(Records for the task Opens)

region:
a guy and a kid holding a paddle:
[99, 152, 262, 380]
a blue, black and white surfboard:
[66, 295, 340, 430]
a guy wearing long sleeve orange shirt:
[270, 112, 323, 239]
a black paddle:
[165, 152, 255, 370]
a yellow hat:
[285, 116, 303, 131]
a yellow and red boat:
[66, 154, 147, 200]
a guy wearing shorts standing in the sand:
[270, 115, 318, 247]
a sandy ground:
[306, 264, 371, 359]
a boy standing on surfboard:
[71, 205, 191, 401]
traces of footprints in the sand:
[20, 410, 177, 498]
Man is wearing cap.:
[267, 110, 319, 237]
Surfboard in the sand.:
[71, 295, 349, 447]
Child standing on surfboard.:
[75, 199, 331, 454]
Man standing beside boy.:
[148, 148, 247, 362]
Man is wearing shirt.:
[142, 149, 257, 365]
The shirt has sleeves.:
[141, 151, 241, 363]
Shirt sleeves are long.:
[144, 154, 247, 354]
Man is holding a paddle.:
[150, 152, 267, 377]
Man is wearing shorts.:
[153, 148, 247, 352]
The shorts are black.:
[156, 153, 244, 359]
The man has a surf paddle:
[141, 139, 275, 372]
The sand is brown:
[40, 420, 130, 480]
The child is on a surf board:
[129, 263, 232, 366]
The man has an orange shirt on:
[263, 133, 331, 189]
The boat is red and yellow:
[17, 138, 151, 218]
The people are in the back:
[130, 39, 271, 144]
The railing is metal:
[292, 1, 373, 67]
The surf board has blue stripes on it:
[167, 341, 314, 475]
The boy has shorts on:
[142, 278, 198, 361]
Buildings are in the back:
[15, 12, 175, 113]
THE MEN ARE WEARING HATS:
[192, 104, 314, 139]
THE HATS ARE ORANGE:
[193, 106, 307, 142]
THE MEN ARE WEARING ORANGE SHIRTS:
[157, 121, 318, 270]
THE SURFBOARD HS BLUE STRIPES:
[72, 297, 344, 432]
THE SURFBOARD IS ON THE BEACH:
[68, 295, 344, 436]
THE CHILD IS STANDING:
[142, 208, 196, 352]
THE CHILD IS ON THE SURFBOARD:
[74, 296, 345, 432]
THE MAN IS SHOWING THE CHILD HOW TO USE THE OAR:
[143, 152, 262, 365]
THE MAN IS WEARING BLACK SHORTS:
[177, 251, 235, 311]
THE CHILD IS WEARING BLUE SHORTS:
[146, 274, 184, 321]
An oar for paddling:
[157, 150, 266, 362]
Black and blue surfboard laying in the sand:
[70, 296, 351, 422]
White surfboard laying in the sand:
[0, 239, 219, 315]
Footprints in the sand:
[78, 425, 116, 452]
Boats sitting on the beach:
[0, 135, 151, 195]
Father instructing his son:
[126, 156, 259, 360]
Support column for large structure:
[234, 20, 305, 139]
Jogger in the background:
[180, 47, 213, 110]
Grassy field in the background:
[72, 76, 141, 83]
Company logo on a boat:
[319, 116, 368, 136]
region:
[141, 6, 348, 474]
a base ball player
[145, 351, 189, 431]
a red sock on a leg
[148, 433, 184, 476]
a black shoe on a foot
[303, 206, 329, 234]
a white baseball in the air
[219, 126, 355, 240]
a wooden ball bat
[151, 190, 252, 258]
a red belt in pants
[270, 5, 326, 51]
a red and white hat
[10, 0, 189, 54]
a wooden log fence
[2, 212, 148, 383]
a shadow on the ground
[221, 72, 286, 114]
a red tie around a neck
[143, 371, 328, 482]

(Records for the task Closes)

Reproduce the records above, swapping every occurrence of "paddle" for "oar" and leaving everything else unchanged.

§ **Task response**
region:
a guy and a kid holding a oar:
[99, 152, 262, 380]
a blue, black and white surfboard:
[66, 295, 340, 430]
a guy wearing long sleeve orange shirt:
[270, 112, 323, 239]
a black oar:
[165, 152, 255, 370]
a yellow hat:
[285, 116, 303, 131]
a yellow and red boat:
[66, 154, 147, 200]
a guy wearing shorts standing in the sand:
[270, 115, 318, 247]
a sandy ground:
[306, 264, 371, 359]
a boy standing on surfboard:
[71, 205, 191, 401]
traces of footprints in the sand:
[20, 410, 177, 498]
Man is wearing cap.:
[267, 110, 319, 237]
Surfboard in the sand.:
[71, 295, 349, 447]
Child standing on surfboard.:
[75, 199, 331, 454]
Man standing beside boy.:
[148, 148, 247, 362]
Man is wearing shirt.:
[142, 149, 257, 365]
The shirt has sleeves.:
[141, 151, 241, 363]
Shirt sleeves are long.:
[144, 154, 247, 354]
Man is holding a oar.:
[150, 152, 267, 377]
Man is wearing shorts.:
[153, 148, 247, 352]
The shorts are black.:
[156, 153, 244, 359]
The man has a surf oar:
[141, 139, 275, 372]
The sand is brown:
[40, 420, 130, 480]
The child is on a surf board:
[129, 263, 232, 366]
The man has an orange shirt on:
[263, 133, 331, 189]
The boat is red and yellow:
[17, 138, 151, 218]
The people are in the back:
[130, 39, 271, 144]
The railing is metal:
[292, 1, 373, 67]
The surf board has blue stripes on it:
[167, 341, 314, 475]
The boy has shorts on:
[142, 278, 198, 361]
Buildings are in the back:
[15, 12, 175, 113]
THE MEN ARE WEARING HATS:
[192, 104, 314, 139]
THE HATS ARE ORANGE:
[193, 106, 307, 142]
THE MEN ARE WEARING ORANGE SHIRTS:
[157, 121, 318, 270]
THE SURFBOARD HS BLUE STRIPES:
[72, 297, 344, 432]
THE SURFBOARD IS ON THE BEACH:
[68, 295, 344, 436]
THE CHILD IS STANDING:
[142, 208, 196, 352]
THE CHILD IS ON THE SURFBOARD:
[74, 296, 345, 432]
THE MAN IS SHOWING THE CHILD HOW TO USE THE OAR:
[143, 152, 262, 365]
THE MAN IS WEARING BLACK SHORTS:
[177, 251, 235, 311]
THE CHILD IS WEARING BLUE SHORTS:
[146, 274, 184, 321]
An oar for paddling:
[157, 150, 266, 362]
Black and blue surfboard laying in the sand:
[70, 296, 351, 422]
White surfboard laying in the sand:
[0, 239, 219, 315]
Footprints in the sand:
[78, 425, 116, 452]
Boats sitting on the beach:
[0, 135, 151, 195]
Father instructing his son:
[126, 156, 259, 360]
Support column for large structure:
[234, 20, 305, 139]
Jogger in the background:
[180, 47, 213, 110]
Grassy field in the background:
[72, 76, 141, 83]
Company logo on a boat:
[319, 116, 368, 136]
region:
[141, 6, 348, 474]
a base ball player
[145, 351, 189, 431]
a red sock on a leg
[148, 433, 184, 476]
a black shoe on a foot
[303, 206, 329, 234]
a white baseball in the air
[219, 126, 355, 240]
a wooden ball bat
[151, 190, 252, 258]
a red belt in pants
[270, 5, 326, 51]
a red and white hat
[10, 0, 189, 54]
a wooden log fence
[2, 212, 148, 383]
a shadow on the ground
[221, 72, 286, 114]
a red tie around a neck
[143, 371, 328, 482]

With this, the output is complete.